- DATASET ENTRIES -
Segment Open
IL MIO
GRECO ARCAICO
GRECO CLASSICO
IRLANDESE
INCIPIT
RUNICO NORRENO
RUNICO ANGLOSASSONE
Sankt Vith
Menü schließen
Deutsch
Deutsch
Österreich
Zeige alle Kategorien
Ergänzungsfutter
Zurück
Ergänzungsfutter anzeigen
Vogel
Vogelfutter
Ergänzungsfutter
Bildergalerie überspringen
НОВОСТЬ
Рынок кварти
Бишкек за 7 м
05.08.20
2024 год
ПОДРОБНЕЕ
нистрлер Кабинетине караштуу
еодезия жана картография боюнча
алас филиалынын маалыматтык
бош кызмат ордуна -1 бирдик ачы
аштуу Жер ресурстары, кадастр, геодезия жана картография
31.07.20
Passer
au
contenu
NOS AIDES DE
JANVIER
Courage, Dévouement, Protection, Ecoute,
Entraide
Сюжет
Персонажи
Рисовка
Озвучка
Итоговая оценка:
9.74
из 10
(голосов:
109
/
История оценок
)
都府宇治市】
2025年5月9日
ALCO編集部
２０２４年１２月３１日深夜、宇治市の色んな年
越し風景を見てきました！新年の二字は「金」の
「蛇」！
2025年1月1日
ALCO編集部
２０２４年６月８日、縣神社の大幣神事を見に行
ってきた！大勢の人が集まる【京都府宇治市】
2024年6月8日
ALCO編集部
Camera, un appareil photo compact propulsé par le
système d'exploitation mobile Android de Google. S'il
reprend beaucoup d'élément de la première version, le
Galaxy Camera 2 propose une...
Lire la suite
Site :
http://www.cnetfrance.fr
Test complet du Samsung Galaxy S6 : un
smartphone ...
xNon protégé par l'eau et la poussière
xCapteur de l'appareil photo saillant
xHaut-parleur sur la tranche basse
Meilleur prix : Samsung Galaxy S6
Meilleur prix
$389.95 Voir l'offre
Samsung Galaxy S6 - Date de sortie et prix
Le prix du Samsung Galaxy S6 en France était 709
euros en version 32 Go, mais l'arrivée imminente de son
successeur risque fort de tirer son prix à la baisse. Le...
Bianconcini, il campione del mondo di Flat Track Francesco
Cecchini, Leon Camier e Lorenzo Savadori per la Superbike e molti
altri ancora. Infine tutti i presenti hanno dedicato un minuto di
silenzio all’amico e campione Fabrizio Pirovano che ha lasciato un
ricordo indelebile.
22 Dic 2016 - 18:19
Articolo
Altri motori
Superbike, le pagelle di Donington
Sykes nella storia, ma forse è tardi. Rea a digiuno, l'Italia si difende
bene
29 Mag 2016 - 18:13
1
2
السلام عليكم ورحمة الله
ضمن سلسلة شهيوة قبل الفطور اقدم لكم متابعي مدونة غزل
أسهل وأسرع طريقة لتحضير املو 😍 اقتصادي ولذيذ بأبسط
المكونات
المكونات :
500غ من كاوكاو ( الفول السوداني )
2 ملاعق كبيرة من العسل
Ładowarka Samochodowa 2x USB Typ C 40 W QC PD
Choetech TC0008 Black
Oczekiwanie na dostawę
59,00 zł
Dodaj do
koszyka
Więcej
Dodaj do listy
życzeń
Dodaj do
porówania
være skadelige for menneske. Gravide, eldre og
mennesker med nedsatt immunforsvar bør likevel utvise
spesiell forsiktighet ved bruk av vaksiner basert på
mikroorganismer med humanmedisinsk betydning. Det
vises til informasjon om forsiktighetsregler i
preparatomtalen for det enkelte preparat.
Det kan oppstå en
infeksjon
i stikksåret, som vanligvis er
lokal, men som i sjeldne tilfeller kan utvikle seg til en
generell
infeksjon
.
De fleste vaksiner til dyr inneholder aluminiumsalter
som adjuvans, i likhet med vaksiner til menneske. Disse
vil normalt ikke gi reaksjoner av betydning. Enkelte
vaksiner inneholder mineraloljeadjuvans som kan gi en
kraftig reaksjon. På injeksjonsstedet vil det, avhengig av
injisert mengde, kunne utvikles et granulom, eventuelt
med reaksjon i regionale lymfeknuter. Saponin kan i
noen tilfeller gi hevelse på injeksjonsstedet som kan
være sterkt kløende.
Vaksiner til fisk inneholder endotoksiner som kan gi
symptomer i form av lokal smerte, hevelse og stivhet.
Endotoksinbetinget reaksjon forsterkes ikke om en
Segment Closed
Segment Open
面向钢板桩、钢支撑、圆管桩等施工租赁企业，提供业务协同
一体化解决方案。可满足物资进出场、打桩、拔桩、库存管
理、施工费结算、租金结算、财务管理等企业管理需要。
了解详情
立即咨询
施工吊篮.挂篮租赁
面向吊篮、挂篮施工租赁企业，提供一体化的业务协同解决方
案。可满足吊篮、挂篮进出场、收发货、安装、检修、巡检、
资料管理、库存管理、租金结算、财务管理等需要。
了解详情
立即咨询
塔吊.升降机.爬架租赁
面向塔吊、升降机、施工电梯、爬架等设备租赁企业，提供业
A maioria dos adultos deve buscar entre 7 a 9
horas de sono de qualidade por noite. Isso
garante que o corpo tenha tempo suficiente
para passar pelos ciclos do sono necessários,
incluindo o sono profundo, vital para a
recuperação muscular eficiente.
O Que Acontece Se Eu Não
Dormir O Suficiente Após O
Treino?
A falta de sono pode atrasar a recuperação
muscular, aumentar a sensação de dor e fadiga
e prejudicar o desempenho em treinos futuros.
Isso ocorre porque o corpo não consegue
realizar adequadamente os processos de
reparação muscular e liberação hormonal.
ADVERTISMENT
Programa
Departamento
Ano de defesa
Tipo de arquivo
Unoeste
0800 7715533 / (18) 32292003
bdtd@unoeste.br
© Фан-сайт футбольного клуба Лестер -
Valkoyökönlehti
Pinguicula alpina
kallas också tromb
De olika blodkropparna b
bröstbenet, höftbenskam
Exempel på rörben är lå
Segment Closed
- ASSIGNMENT -
Within the listing above, give again exactly every line from the line with "ADVERTISMENT" through the line with "Exempel på rörben är lå", both included, and no other line.

- TASK RESULT -
ADVERTISMENT
Programa
Departamento
Ano de defesa
Tipo de arquivo
Unoeste
0800 7715533 / (18) 32292003
bdtd@unoeste.br
© Фан-сайт футбольного клуба Лестер -
Valkoyökönlehti
Pinguicula alpina
kallas också tromb
De olika blodkropparna b
bröstbenet, höftbenskam
Exempel på rörben är lå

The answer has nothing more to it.